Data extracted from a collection

::::::::

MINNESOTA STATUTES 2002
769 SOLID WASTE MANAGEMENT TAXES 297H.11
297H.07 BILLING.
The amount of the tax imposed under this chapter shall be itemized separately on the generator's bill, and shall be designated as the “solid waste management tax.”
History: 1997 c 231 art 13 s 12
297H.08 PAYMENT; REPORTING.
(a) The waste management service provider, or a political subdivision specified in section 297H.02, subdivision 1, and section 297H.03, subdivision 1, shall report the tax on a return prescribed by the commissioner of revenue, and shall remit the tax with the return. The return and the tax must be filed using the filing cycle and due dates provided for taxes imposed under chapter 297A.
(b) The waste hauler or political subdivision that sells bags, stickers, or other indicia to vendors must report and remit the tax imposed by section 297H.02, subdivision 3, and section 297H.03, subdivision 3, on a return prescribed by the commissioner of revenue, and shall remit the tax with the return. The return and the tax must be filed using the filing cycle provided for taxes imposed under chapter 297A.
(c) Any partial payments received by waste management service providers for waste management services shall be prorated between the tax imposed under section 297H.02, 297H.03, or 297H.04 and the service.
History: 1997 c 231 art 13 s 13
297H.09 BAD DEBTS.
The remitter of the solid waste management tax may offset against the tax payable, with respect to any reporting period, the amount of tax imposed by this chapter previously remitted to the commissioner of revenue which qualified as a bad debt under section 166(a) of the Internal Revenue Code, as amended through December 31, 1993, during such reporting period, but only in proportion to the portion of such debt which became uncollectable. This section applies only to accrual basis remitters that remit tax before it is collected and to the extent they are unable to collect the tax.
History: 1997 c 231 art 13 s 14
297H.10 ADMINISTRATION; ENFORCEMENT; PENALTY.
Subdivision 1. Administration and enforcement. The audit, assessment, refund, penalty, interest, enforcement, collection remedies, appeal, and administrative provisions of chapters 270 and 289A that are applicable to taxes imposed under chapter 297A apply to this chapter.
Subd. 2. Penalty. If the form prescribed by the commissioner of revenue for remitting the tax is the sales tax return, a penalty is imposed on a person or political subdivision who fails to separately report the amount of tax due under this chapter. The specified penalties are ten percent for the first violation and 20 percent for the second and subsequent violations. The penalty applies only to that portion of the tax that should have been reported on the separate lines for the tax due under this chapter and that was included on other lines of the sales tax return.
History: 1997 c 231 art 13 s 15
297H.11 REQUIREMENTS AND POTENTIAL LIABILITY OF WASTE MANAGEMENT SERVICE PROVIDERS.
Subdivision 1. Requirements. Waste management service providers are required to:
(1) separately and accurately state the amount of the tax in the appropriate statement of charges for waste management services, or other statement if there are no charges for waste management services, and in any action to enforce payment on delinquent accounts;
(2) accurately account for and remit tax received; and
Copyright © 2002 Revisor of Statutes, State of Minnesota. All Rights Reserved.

::::::::

# Task description:
In the entries above, find the line with "297H.07 BILLING." and the line with "297H.08 PAYMENT; REPORTING.", then set down exactly those two and every line between them, nothing else.

# Solution below:
297H.07 BILLING.
The amount of the tax imposed under this chapter shall be itemized separately on the generator's bill, and shall be designated as the “solid waste management tax.”
History: 1997 c 231 art 13 s 12
297H.08 PAYMENT; REPORTING.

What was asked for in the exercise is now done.